I think about Kim Jong-Il fairly often, and I’m not sure why.  He strikes me as a really tragic man: his angry little frame, his angry little outfit, his beady, dark eyes.  There’s something so bizarre about him.  Well, about all dictators.  And the way the West talks about them–with this air of superiority (as in Parade Magazine’s annual feature “The World’s Worst Dictators“).  We denounce their human rights violations and we pity their oppressed people.  We shake our heads, sigh, and vaguely acknowledge our good fortune to live in not that country.  We realize we don’t even really know what that disease is that people are dying of in Zimbabwe, but we think our great-great grandmother might’ve also died from it. 

On one extreme we do nothing.   Or, on the other, we capture the dictator, imprison him, send him to his death, and “liberate” his people.  (“We,” “them,” and “him” used loosely.) 

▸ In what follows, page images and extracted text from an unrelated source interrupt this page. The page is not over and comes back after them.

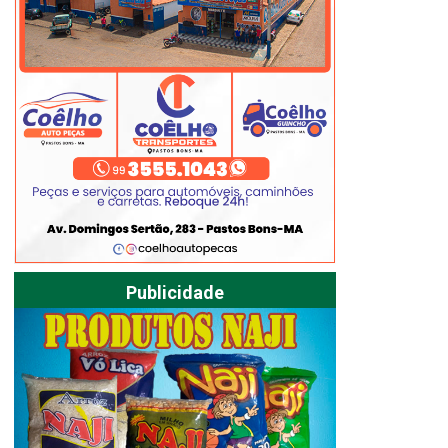
Publicidade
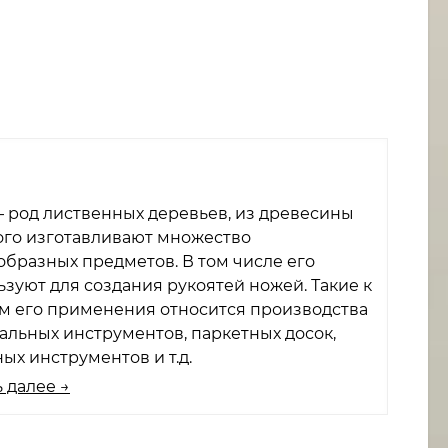
— род лиственных деревьев, из древесины
ого изготавливают множество
образных предметов. В том числе его
ьзуют для создания рукоятей ножей. Такие к
м его применения относится производства
альных инструментов, паркетных досок,
ых инструментов и т.д.
 далее →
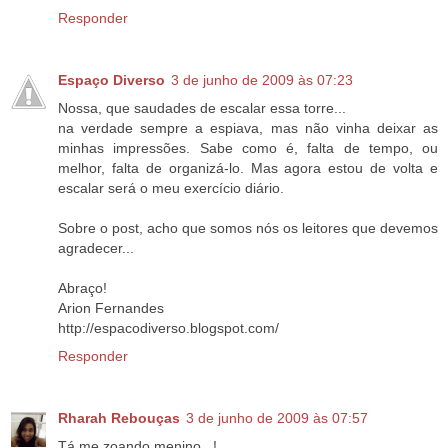
Responder
Espaço Diverso
3 de junho de 2009 às 07:23
Nossa, que saudades de escalar essa torre...
na verdade sempre a espiava, mas não vinha deixar as
minhas impressões. Sabe como é, falta de tempo, ou
melhor, falta de organizá-lo. Mas agora estou de volta e
escalar será o meu exercício diário.
Sobre o post, acho que somos nós os leitores que devemos
agradecer...
Abraço!
Arion Fernandes
http://espacodiverso.blogspot.com/
Responder
Rharah Rebouças
3 de junho de 2009 às 07:57
Tá me zoando menino...!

…I was reading a Sherman Alexie poem earlier today in which he writes, “Poetry = Anger x Imagination.”  It seems an apt equation.  Ways to channel anger, sort through anger are pretty vital to mental health.  Otherwise you end up sending ballistic missiles into the Pacific Ocean (so to speak).

Oh!  I just remembered why I began writing this post.  To recommend Poets.org’s Poem-A-Day emails in honor of April, National Poetry Month.  I especially like when they send ones that don’t suck.